This week, the Commerce Department released its Annual Trade Highlights which found that the petroleum deficit in 2014 was at the lowest point since 2004. For those of you who may not be familiar, the “petroleum deficit” is the percentage of the U.S. trade deficit that is attributable to importing crude oil and refined petroleum products.
Driven principally by the United States’ energy renaissance, the Commerce Department also noted that 2014 marked a record high in the value of refined petroleum products (i.e. gasoline, diesel fuel, jet fuel etc.) exported from the U.S. to our trading partners around the world, accounting for nearly 10 percent ($146 billion) of the total value of all products exported from the U.S. last year.
So, what’s the good news? Well, America is becoming more energy secure through the increased production of our domestic oil and natural gas resources. As the Wall Street Journal noted this week, the domestic “Oil Boom a ‘Game-Changer’ on Trade Deficit”:
“The U.S. oil boom is redrawing America’s trade picture. Petroleum imports accounted for less than 20% of the nation’s trade deficit last year, down from more than 40% only five years earlier, according to figures for 2014 released Thursday… “If we hadn’t had this oil boom I think our deficit would be lot larger than it is right now,” said IHS Global Insight economist Patrick Newport. “It’s a game-changer.”

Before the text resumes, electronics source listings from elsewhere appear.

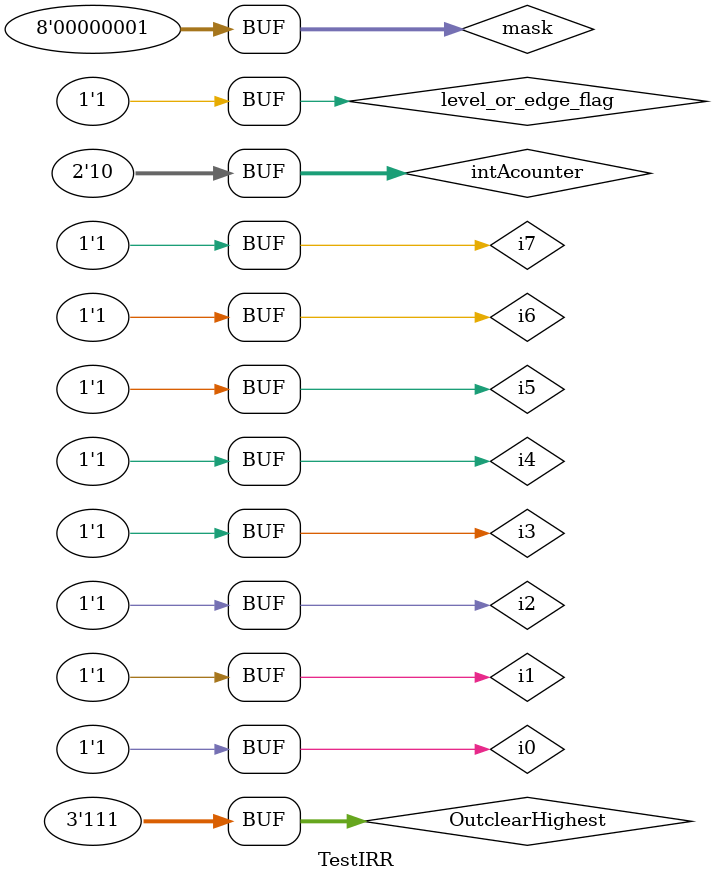
<source format=v>
module TestIRR;
  reg i0;
  reg i1;
  reg i2;
  reg i3;
  reg i4;
  reg i5;
  reg i6;
  reg i7;
  reg level_or_edge_flag;
  reg [7:0] mask;
  reg [1:0] intAcounter;
  
wire INTtocontrol;
wire [7:0] OutputIRR;
reg [2:0] OutclearHighest;
wire OutspecialDeliveryFlag;
  
 IRR A (.level_or_edge_flag(level_or_edge_flag),.intAcounter(intAcounter),.mask(mask),.clearHighest(OutclearHighest),
  .i0(i0),.i1(i1),.i2(i2),.i3(i3),.i4(i4),.i5(i5),.i6(i6),.i7(i7),
  .specialDeliveryFlag(OutspecialDeliveryFlag),.IRR(OutputIRR),.INT(INTtocontrol));
  
  initial begin
    intAcounter=0;
   level_or_edge_flag = 0; 
   #5 intAcounter = 1;
   
   i0=0;
   i1=0;
   i2=0;
   i3=0;
   i4=0;
   i5=0;
   i6=0;
   i7=0;
   
   
   //setting all to 1 then clearing them with edge sensitive
   level_or_edge_flag = 0; 
   mask = 8'b0000_0000;
   #10 i0=1;
   #5  i0=0;
   #10 i1=0; i2=1;i3=1;i4=1;i5=1;i6=1;i7=1;
   
   #5 intAcounter = 1;OutclearHighest=1;
   #5 intAcounter = 2;
   #5 intAcounter = 1;
   #5 OutclearHighest=0;
   #5 OutclearHighest=2;
   #5 OutclearHighest=3;
   #5 OutclearHighest=4;
   #5 OutclearHighest=5;
   #5 OutclearHighest=6;
   #5 OutclearHighest=7;
   
   
   // testing with mask set for i0 with edge sensitive
   #10 i0=0;i1=0; i2=0;i3=0;i4=0;i5=0;i6=0;i7=0;
   #5 intAcounter = 2;
   #5 mask = 8'b0000_0001;
   #5 i0=1; i1=1; i2=1;i3=1;i4=1;i5=1;i6=1;i7=1;
   #10 intAcounter = 1;
   
   //setting all to 1 then clearing them with level sensitive
   #10 i0=0; i1=0; i2=0;i3=0;i4=0;i5=0;i6=0;i7=0;
   level_or_edge_flag = 1; 
   mask = 8'b0000_0000;
   #10 i0=1;
   #5  i0=0;
   #10 i1=0; i2=1;i3=1;i4=1;i5=1;i6=1;i7=1;
   
   #5 intAcounter = 1;OutclearHighest=1;
   #5 intAcounter = 2;
   #5 intAcounter = 1;
   #5 OutclearHighest=0;
   #5 OutclearHighest=2;
   #5 OutclearHighest=3;
   #5 OutclearHighest=4;
   #5 OutclearHighest=5;
   #5 OutclearHighest=6;
   #5 OutclearHighest=7;
   
   
   // testing with mask set for i0 with level sensitive
   #5 intAcounter = 2;
   #5 mask = 8'b0000_0001;
   #10 i0=1; i1=1; i2=1;i3=1;i4=1;i5=1;i6=1;i7=1;
  end
endmodule

</source>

This is good news because we’re now able to reduce the volume of crude oil that we historically imported in greater quantities – which contributed to the trade deficit – and rely more on crude oil produced in places like North Dakota and Texas.

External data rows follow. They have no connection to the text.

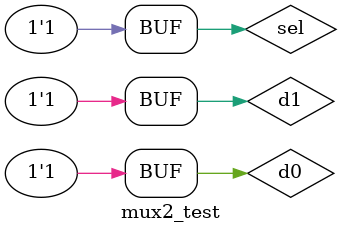
<source format=sv>
module mux2_test;
	logic d0, d1, sel, z;
	mux2 uut (
		.z(z),
		.d0(d0),
		.d1(d1),
		.sel(sel)
		);
		initial begin
		
			sel=0;
			d1=0;
			d0=0;
			
			#20
			sel=0;
			d1=0;
			d0=1;
			
			#20
			sel=0;
			d1=1;
			d0=0;
			
			#20
			sel=0;
			d1=1;
			d0=1;
			
			#20
			sel=1;
			d1=0;
			d0=0;
			
			#20
			sel=1;
			d1=0;
			d0=1;
			
			#20
			sel=1;
			d1=1;
			d0=0;
			
			#20
			sel=1;
			d1=1;
			d0=1;
		end
endmodule
</source>
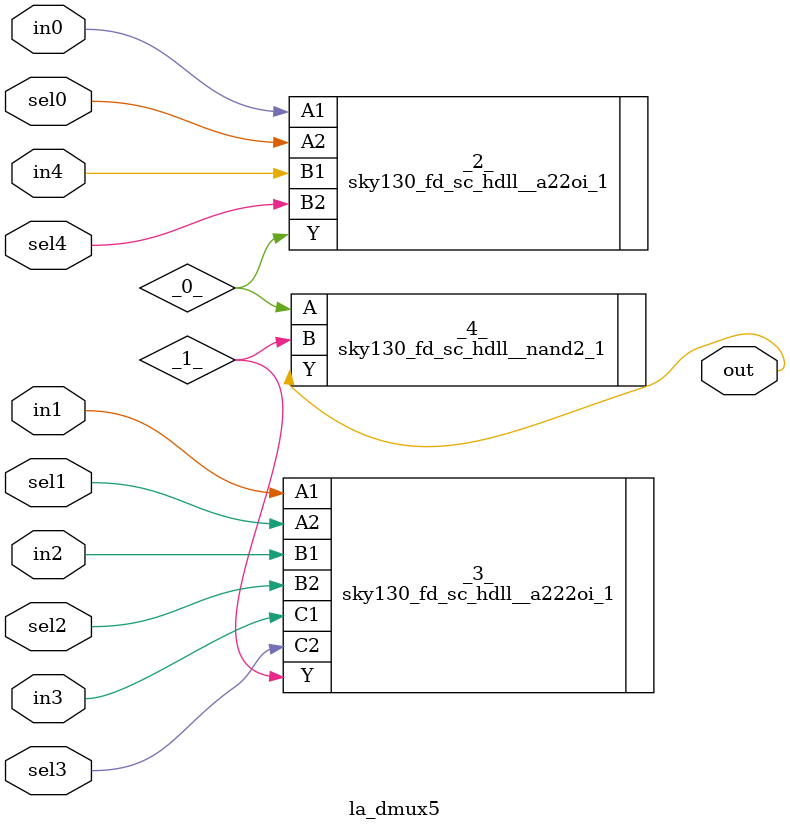
<source format=v>

/* Generated by Yosys 0.44 (git sha1 80ba43d26, g++ 11.4.0-1ubuntu1~22.04 -fPIC -O3) */

(* top =  1  *)
(* src = "inputs/la_dmux5.v:10.1-28.10" *)
module la_dmux5 (
    sel4,
    sel3,
    sel2,
    sel1,
    sel0,
    in4,
    in3,
    in2,
    in1,
    in0,
    out
);
  wire _0_;
  wire _1_;
  (* src = "inputs/la_dmux5.v:22.12-22.15" *)
  input in0;
  wire in0;
  (* src = "inputs/la_dmux5.v:21.12-21.15" *)
  input in1;
  wire in1;
  (* src = "inputs/la_dmux5.v:20.12-20.15" *)
  input in2;
  wire in2;
  (* src = "inputs/la_dmux5.v:19.12-19.15" *)
  input in3;
  wire in3;
  (* src = "inputs/la_dmux5.v:18.12-18.15" *)
  input in4;
  wire in4;
  (* src = "inputs/la_dmux5.v:23.12-23.15" *)
  output out;
  wire out;
  (* src = "inputs/la_dmux5.v:17.12-17.16" *)
  input sel0;
  wire sel0;
  (* src = "inputs/la_dmux5.v:16.12-16.16" *)
  input sel1;
  wire sel1;
  (* src = "inputs/la_dmux5.v:15.12-15.16" *)
  input sel2;
  wire sel2;
  (* src = "inputs/la_dmux5.v:14.12-14.16" *)
  input sel3;
  wire sel3;
  (* src = "inputs/la_dmux5.v:13.12-13.16" *)
  input sel4;
  wire sel4;
  sky130_fd_sc_hdll__a22oi_1 _2_ (
      .A1(in0),
      .A2(sel0),
      .B1(in4),
      .B2(sel4),
      .Y (_0_)
  );
  sky130_fd_sc_hdll__a222oi_1 _3_ (
      .A1(in1),
      .A2(sel1),
      .B1(in2),
      .B2(sel2),
      .C1(in3),
      .C2(sel3),
      .Y (_1_)
  );
  sky130_fd_sc_hdll__nand2_1 _4_ (
      .A(_0_),
      .B(_1_),
      .Y(out)
  );
endmodule

</source>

How does crude oil exports factor into this? As you may know, government policy allows for unfettered exports of gasoline, diesel fuel, jet fuel and other refined products; however, it prohibits domestically produced crude oil from being traded with our friends and allies around the world.
If Congress and/or President Obama were to repeal this policy, studies show that the trade deficit – and specifically the petroleum deficit – could narrow to the tune of billions of dollars per year while also putting downward pressure on the price consumers pay for gasoline at the pump and providing our trading partners with a reliable, stable and secure source of oil.
From ICF International:
“Lifting crude oil export restrictions contributes to expanded U.S. exports. This could narrow the U.S. trade deficit by $22.3 billion in 2020.”

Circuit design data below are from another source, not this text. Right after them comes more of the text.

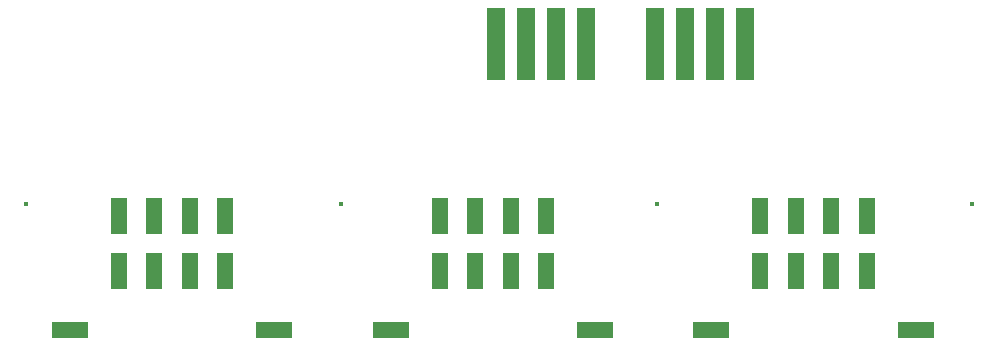
<source format=gts>
%FSLAX25Y25*%
%MOIN*%
G70*
G01*
G75*
G04 Layer_Color=8388736*
%ADD10R,0.05512X0.23622*%
%ADD11R,0.05000X0.11496*%
%ADD12R,0.11496X0.05000*%
%ADD13C,0.02000*%
%ADD14C,0.02500*%
%ADD15C,0.01000*%
%ADD16C,0.01000*%
%ADD17R,0.04400X0.10896*%
%ADD18R,0.10896X0.04400*%
%ADD19R,0.06112X0.24222*%
%ADD20R,0.05600X0.12096*%
%ADD21R,0.12096X0.05600*%
%ADD22C,0.01600*%
D19*
X191565Y115311D02*
D03*
X201565D02*
D03*
X211565D02*
D03*
X221565D02*
D03*
X168665D02*
D03*
X158665D02*
D03*
X148665D02*
D03*
X138665D02*
D03*
D20*
X48368Y39756D02*
D03*
X36557D02*
D03*
Y57945D02*
D03*
X48368D02*
D03*
X12935D02*
D03*
Y39756D02*
D03*
X24746D02*
D03*
Y57945D02*
D03*
X238546D02*
D03*
Y39756D02*
D03*
X226735D02*
D03*
Y57945D02*
D03*
X262168D02*
D03*
X250357D02*
D03*
Y39756D02*
D03*
X262168D02*
D03*
X155268D02*
D03*
X143457D02*
D03*
Y57945D02*
D03*
X155268D02*
D03*
X119835D02*
D03*
Y39756D02*
D03*
X131646D02*
D03*
Y57945D02*
D03*
D21*
X-3404Y19992D02*
D03*
X64706D02*
D03*
X278506D02*
D03*
X210396D02*
D03*
X103496D02*
D03*
X171606D02*
D03*
D22*
X87102Y62000D02*
D03*
X-18000D02*
D03*
X297305D02*
D03*
X192203D02*
D03*
M02*

</source>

In fact, the White House has recognized the impact domestic energy production can have on reducing the deficit. In a blog posted on the White House website on August 29, 2013, two of the president’s top economic advisors, Jason Furman and Gene Sperling, wrote:
“[T]he President’s focus on increasing America’s energy independence is not just a critical national security strategy, it is also part of an economic plan to create jobs, expand growth and cut the trade deficit.”
“We will shortly be at the point where domestic crude oil production exceeds imports on a sustained basis for the first time since the early 1990s. The increased domestic supply combined with increased oil efficiency of the economy reduces vulnerability to global supply disruptions and price shocks, enhancing our national security.”
Others have weighed in on the debate as well:
Narrowing our trade deficit benefits all Americans, and lifting the crude oil export ban would ensure that we experience the positive economic effects for generations to come.